Archive for March 23rd, 2016

As I was driving the kids home from daycare yesterday it suddenly dawned on me that a code change I had made a few weeks ago may have introduced a bug into some of my less popular apps. It wasn’t until I was drawing the kids their bath that I had a chance to whip out my phone and confirm the bug’s existence. Drat. At least I was pretty sure it was an easy bug to fix.

Once the kids were in bed I opened up my laptop to get started. This was looking like a minor bug in an set of apps with an embarrassing low number of visitors last week. I decided to chance editing it directly in production rather than setting up a test environment first.

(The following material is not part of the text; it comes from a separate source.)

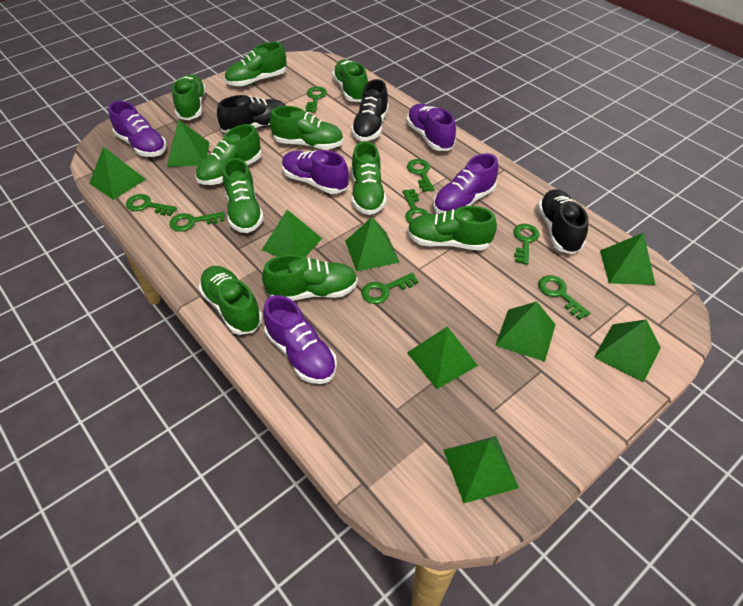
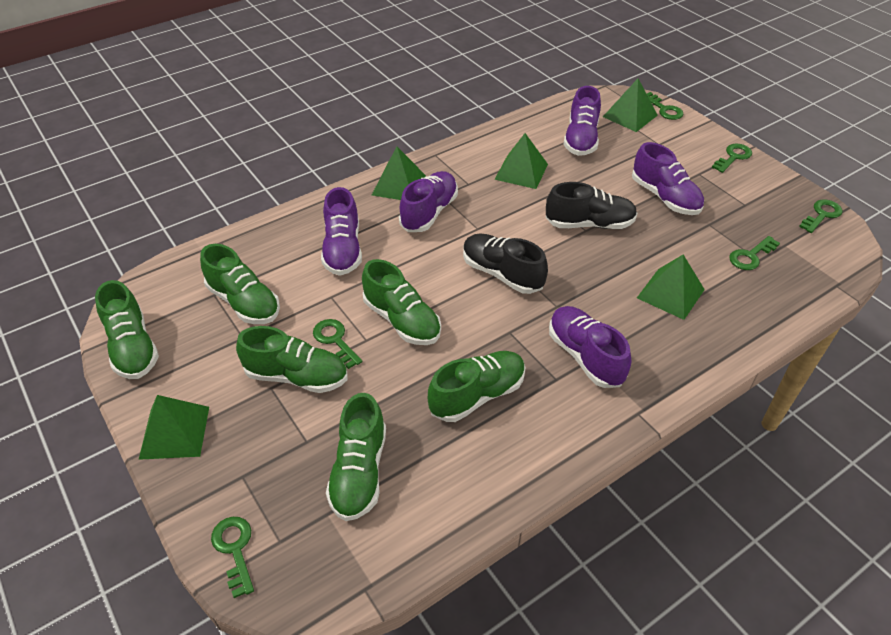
black shoe: [217,95,286,133] [351,79,389,141] [538,189,589,254] = 3 -> [463,234,548,294] [546,182,637,229] = 2
green key: [126,194,177,216] [169,212,225,232] [306,86,327,113] [361,273,419,304] [403,189,429,223] [407,159,435,192] [513,224,539,265] [538,275,590,320] = 8 -> [211,517,254,598] [313,319,362,369] [647,92,683,120] [712,143,752,173] [729,236,780,270] [799,199,842,233] = 6
green pyramid: [89,146,146,200] [167,120,209,167] [262,209,322,258] [345,217,399,271] [407,326,478,389] [444,436,519,503] [495,301,556,362] [594,319,661,382] [600,233,655,285] = 9 -> [139,395,209,460] [372,147,426,200] [494,133,548,189] [603,79,658,132] [637,255,705,320] = 5
green shoe: [172,74,206,120] [195,124,262,185] [199,266,262,335] [223,158,264,233] [225,42,286,86] [262,254,358,301] [270,106,343,150] [332,59,368,102] [352,141,386,215] [407,206,497,250] = 10 -> [95,280,159,379] [200,244,280,324] [236,326,348,393] [326,393,386,521] [362,259,441,345] [428,351,526,422] = 6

I made a single change, before getting called away. I was gone for a minute. Not more than 30 seconds. I returned back down stairs to discover the internet was out. I opened my phone to test the change I had made. Instead of a small bug that only affected an obscure case, my app was now completely unusable. Serves me right for working in production.

I checked in with our internet service provider. They already knew about the outage, and expected to have the internet restored by 2 am. It was 8pm. Not a good. Not good at all.

The internet wasn’t technically down, but experiencing about a 60-75% packet loss. Packets were bouncing around all over our provider’s network before getting out to the internet backbone. It looks like our service provider were experience a major hardware problem and were trying to reroute traffic around it, but the rest of the network couldn’t handle the extra load. What that meant for us was that we could occasional connect for a minute or two. It was usually just enough for me to connect through the web ftp, open a file and make a single change. If I was lucky, I could also test the change on my laptop instead of my phone before I lost the connection again.

By the way, my work environment? I’m working with a web based ftp and IDE. The web based ftp wasn’t anticipating connection interruptions. If the connection timed out while trying to commit a change, the web based ftp showed the change as committed. I discovered this after debugging the same bug and changing the same line the same way multiple times.

It was a night of not fun discoveries. Thankfully, the internet was stable enough at 11:30 for me to return my app to it’s mostly correct state. This morning I took a few extra minutes to squash that bug.

Next task: setting up a better working environment.